Circulation inter-files : un an après sa légalisation, quel bilan pour les motards ?
Entrée officiellement dans le Code de la route en janvier 2025 via le décret n°2025-33, la circulation inter-files (CIF) souffle sa première bougie. Si la mesure semble avoir apaisé les rapports sur le bitume, la Fédération Française des Motards en Colère (FFMC) pointe encore de sérieuses lacunes en matière de communication.

Après des années de tests, de reports et d’incertitudes, l’article 421-11-3 est enfin venu graver dans le marbre les conditions de la pratique de l’inter-files pour les deux et trois-roues, une pratique répandue par la communauté motarde depuis des années, et qui ne bénéficiait jusqu’ici d’aucun cadre légal.
Un an plus tard, la FFMC, épaulée par la Ligue de Défense des Conducteurs, a pris le pouls des usagers. Et le résultat de cette enquête (menée auprès de 650 répondants, dont un tiers d’automobilistes) est plutôt instructif.
Premier constat : la loi a du bon. Pour deux tiers des sondés, l’instauration de ce cadre légal a permis de fluidifier les remontées de files dans les bouchons. Surtout, la légalisation semble avoir agi comme un régulateur de comportement pour les différents usagers de la route : une pratique plus disciplinée pour les motards, et une meilleure acceptation (et anticipation) de la part des automobilistes.
Selon l’enquête, seuls 2 % des usagers estiment que la situation s’est dégradée.
En clair, le partage de la route « en bonne intelligence » semble enfin sortir du domaine du vœu pieux pour devenir une réalité concrète.
Une communication sur la pratique de l’inter-files encore à revoir

Si le cadre juridique existe donc désormais, il reste malgré tout encore trop méconnu. Pour 80 % des répondants, la communication officielle a été soit insuffisante, soit pas suffisamment pertinente.

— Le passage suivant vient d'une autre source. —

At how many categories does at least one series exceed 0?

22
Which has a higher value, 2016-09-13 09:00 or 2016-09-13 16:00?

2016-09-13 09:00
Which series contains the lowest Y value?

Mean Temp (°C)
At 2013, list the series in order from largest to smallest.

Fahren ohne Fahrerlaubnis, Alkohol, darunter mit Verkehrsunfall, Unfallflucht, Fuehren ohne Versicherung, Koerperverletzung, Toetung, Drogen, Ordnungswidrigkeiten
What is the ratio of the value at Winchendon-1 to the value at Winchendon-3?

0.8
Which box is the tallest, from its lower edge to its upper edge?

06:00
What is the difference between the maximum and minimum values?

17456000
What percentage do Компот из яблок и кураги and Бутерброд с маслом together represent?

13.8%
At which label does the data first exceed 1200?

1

Le grief principal ? Les campagnes se sont essentiellement concentrées sur les motards… qui pratiquaient déjà la CIF depuis des lustres avant sa légalisation. Résultat, une partie des automobilistes n’est toujours pas au fait des règles précises (vitesse, zones autorisées, clignotants).
Malgré ces ratés de communication, la FFMC dresse un bilan positif de cette intégration au Code de la route, et l’explique par plusieurs raisons : l’enseignement de la pratique de l'inter-files en auto et moto-écoles, un cadre juridique est clair pour les assurances et les autorités, un meilleur partage de la route en bonne intelligence et sans opter pour la répression.
La FFMC exhorte maintenant les pouvoirs publics à relancer des campagnes de sensibilisation massives, ciblant cette fois l’ensemble des conducteurs. Parce qu’une règle connue de tous est une règle mieux respectée.